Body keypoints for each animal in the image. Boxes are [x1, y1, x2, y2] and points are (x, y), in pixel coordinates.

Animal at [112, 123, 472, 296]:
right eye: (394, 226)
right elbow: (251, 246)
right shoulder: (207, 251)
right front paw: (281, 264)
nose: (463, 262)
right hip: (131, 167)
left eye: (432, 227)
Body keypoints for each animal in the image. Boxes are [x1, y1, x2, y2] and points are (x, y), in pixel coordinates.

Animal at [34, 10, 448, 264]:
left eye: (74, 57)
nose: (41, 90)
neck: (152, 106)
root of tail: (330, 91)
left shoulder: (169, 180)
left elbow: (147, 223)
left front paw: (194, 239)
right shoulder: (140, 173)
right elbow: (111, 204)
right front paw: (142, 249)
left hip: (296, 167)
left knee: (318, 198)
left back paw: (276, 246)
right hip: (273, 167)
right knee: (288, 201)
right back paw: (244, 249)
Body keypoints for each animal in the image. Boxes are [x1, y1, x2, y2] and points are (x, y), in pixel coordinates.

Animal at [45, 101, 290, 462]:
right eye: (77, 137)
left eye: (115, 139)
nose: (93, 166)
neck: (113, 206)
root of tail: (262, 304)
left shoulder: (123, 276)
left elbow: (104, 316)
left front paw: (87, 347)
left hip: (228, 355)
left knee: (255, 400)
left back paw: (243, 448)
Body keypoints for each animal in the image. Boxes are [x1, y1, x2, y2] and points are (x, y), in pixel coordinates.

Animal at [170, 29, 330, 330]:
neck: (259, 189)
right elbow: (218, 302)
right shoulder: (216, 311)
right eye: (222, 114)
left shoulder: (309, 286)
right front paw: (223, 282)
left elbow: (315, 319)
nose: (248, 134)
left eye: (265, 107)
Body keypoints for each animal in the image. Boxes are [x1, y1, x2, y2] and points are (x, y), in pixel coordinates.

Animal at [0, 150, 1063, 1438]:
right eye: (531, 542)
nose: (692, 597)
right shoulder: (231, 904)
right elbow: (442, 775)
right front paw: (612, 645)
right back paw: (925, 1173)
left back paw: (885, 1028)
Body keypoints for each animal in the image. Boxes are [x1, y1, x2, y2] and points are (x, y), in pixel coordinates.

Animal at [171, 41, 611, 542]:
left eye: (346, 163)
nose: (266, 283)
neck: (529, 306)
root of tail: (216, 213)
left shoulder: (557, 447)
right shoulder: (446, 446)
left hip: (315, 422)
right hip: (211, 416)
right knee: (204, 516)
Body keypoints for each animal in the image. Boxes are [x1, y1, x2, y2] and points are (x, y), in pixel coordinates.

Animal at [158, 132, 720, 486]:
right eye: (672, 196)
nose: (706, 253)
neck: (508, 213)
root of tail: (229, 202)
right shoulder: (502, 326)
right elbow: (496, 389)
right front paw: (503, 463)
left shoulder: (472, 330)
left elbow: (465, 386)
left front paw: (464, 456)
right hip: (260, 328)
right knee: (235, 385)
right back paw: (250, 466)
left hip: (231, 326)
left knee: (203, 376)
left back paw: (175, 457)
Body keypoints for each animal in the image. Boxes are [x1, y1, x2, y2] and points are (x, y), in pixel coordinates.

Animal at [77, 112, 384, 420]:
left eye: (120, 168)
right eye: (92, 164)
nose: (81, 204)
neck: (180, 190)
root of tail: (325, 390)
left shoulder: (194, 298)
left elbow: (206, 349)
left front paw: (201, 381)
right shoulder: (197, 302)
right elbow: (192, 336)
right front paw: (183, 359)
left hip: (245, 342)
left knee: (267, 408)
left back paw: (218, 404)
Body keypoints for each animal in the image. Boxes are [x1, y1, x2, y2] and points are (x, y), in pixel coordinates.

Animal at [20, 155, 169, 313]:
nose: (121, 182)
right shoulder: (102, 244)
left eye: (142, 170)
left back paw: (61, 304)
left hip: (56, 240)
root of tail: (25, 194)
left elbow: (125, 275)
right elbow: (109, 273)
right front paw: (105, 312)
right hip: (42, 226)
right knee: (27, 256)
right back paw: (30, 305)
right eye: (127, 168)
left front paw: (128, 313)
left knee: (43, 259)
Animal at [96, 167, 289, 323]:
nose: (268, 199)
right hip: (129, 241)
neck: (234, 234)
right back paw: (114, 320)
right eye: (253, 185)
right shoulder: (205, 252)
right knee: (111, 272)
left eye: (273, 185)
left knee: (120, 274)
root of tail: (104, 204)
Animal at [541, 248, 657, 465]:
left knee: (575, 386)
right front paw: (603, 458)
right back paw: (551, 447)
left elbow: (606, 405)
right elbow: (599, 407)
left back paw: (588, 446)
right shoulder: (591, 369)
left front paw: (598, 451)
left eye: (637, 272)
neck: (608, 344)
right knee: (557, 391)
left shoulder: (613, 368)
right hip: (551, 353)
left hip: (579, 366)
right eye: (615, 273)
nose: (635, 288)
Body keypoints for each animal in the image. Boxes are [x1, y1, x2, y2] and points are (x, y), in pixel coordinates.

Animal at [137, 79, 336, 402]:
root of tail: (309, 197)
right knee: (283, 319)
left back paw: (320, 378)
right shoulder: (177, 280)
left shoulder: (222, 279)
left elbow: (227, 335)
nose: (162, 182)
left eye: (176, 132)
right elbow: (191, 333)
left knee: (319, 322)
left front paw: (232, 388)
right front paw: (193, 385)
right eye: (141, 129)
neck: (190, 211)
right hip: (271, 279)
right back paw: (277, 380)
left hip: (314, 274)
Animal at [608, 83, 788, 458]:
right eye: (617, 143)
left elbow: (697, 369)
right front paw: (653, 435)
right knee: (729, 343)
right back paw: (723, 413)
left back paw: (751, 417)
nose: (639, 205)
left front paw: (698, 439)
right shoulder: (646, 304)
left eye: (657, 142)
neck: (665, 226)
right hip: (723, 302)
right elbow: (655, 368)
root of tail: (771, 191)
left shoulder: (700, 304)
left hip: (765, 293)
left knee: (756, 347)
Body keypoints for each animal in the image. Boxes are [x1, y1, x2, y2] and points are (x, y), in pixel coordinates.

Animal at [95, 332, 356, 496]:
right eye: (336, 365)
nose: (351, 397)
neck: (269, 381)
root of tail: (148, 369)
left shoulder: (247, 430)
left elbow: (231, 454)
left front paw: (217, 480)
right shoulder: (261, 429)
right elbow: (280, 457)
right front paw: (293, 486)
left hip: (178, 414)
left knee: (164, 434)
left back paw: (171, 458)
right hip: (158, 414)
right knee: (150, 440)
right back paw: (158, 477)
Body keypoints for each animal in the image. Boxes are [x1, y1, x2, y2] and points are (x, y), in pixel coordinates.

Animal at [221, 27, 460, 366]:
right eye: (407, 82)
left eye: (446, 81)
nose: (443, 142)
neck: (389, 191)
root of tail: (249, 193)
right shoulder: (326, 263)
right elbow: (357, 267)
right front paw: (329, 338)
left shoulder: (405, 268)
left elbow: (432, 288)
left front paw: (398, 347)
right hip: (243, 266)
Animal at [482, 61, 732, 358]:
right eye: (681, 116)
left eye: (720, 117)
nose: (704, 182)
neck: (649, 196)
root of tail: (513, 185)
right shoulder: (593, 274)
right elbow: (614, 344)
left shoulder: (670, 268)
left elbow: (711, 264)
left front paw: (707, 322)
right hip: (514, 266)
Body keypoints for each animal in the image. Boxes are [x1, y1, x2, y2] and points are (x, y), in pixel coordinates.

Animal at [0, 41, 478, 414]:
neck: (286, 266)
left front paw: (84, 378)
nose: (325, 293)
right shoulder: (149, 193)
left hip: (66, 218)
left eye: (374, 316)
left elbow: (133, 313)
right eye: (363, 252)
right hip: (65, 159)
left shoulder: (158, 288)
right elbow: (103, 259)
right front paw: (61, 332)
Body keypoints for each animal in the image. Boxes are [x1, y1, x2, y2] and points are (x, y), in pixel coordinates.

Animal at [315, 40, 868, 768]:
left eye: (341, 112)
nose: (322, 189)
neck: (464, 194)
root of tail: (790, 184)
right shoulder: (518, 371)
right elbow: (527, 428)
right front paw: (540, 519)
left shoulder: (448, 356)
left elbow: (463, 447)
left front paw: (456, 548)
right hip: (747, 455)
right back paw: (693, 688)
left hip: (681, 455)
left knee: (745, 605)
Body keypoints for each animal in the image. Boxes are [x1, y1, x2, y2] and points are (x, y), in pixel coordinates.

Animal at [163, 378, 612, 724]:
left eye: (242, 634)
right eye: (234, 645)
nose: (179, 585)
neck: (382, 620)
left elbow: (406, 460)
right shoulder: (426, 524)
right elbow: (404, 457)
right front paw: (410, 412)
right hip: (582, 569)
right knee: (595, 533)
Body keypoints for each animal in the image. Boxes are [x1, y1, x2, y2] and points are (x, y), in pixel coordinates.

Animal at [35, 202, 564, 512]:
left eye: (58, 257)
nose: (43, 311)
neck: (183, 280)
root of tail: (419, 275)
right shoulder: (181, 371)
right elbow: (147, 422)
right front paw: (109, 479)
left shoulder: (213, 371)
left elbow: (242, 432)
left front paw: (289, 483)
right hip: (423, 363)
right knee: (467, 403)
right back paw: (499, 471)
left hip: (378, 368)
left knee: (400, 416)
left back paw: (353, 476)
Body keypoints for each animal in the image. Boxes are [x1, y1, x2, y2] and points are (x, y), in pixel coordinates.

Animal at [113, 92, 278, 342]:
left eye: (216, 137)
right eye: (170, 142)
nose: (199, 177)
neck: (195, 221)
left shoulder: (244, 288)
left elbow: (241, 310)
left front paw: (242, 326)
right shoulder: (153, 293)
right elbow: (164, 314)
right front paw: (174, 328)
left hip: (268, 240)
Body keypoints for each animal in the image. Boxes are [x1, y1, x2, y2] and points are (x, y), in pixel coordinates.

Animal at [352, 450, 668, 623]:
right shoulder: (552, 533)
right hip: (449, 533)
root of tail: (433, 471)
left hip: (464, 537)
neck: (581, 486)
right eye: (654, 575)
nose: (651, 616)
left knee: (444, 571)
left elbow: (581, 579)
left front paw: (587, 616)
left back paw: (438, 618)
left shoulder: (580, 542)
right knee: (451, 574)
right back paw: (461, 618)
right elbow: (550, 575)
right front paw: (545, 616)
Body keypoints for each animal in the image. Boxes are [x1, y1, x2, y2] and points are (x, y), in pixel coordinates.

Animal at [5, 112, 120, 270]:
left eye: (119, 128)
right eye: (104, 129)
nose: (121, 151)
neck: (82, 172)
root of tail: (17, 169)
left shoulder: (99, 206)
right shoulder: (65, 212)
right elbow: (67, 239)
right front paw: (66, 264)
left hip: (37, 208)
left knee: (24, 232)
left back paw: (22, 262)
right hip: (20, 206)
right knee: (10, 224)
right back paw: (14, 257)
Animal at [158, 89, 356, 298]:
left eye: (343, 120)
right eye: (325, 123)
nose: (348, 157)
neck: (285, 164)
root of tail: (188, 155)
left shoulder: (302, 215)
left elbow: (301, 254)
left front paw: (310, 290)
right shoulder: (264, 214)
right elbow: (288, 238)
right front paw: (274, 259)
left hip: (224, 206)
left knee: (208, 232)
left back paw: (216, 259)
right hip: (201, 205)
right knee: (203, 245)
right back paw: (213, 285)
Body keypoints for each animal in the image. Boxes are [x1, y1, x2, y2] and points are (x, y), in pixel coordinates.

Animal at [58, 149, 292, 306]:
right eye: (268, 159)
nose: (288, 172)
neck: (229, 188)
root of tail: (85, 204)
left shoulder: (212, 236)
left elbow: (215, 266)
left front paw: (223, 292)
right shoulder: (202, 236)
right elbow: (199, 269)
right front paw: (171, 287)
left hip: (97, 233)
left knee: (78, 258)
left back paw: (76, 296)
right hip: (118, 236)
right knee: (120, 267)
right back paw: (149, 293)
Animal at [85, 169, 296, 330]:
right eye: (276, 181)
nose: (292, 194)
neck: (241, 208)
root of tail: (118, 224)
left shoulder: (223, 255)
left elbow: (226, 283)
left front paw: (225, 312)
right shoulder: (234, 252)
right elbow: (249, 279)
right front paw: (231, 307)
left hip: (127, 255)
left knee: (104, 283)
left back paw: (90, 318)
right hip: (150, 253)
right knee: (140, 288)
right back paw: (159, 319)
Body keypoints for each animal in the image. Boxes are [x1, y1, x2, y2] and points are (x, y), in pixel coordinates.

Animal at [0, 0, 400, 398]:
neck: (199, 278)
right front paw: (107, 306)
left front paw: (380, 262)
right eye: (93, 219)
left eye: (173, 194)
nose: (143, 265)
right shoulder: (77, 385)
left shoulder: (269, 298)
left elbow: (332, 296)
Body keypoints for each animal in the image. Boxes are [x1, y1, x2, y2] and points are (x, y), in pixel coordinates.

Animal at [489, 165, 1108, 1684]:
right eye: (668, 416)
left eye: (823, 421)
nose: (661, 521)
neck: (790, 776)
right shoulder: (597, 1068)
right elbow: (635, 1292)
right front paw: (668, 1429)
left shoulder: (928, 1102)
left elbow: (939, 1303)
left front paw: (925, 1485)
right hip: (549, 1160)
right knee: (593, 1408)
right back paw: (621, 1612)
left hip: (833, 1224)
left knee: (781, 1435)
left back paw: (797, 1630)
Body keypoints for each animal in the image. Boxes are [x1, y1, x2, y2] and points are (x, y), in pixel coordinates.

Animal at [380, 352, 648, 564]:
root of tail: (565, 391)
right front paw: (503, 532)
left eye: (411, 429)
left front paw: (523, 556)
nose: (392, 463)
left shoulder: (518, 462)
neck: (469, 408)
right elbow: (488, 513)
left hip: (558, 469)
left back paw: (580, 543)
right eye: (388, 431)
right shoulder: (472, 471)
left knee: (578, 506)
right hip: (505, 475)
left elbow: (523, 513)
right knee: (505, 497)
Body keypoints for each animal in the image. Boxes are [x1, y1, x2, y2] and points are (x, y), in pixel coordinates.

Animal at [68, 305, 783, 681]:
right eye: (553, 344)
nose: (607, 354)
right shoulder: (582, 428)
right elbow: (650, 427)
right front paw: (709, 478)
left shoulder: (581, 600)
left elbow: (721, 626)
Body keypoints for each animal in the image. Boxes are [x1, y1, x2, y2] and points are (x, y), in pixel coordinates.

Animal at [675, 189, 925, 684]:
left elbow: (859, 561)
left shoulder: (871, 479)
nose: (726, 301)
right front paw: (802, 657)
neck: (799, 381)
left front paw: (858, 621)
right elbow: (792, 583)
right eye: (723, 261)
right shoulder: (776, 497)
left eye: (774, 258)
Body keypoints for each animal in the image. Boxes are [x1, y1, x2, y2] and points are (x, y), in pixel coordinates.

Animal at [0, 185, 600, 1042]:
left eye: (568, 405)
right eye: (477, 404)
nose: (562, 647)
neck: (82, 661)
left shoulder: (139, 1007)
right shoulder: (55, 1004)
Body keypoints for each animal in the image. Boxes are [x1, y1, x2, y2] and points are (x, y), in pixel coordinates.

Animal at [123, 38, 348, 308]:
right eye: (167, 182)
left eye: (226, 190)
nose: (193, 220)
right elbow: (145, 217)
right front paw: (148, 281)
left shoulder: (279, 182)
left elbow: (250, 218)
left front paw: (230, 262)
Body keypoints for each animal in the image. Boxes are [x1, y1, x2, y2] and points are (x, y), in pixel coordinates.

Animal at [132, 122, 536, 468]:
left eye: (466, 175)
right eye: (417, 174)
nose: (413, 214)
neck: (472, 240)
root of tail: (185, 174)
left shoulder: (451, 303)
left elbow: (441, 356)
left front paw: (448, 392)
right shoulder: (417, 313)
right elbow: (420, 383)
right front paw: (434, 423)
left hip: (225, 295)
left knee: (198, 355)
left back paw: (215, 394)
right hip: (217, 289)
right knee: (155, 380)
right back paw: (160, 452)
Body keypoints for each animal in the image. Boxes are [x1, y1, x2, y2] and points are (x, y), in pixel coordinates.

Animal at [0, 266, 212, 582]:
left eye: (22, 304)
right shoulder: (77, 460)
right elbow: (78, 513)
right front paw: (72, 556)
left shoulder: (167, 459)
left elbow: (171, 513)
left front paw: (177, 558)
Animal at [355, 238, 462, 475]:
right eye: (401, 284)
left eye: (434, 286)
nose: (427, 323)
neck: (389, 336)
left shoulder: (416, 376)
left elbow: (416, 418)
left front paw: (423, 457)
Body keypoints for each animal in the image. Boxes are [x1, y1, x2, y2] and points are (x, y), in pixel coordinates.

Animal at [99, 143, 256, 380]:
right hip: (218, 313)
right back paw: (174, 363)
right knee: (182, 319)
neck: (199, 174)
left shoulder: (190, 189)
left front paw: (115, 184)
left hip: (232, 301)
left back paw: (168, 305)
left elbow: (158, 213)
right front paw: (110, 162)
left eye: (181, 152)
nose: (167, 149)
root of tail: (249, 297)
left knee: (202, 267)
--- --- ---
■ Task brief:
Reproduce the records above line by line, without any change, up to and including the line that holds "nose: (463, 262)".

■ Answer area:
Body keypoints for each animal in the image. Boxes are [x1, y1, x2, y2] and points are (x, y), in pixel coordinates.

Animal at [112, 123, 472, 296]:
right eye: (394, 226)
right elbow: (251, 246)
right shoulder: (207, 251)
right front paw: (281, 264)
nose: (463, 262)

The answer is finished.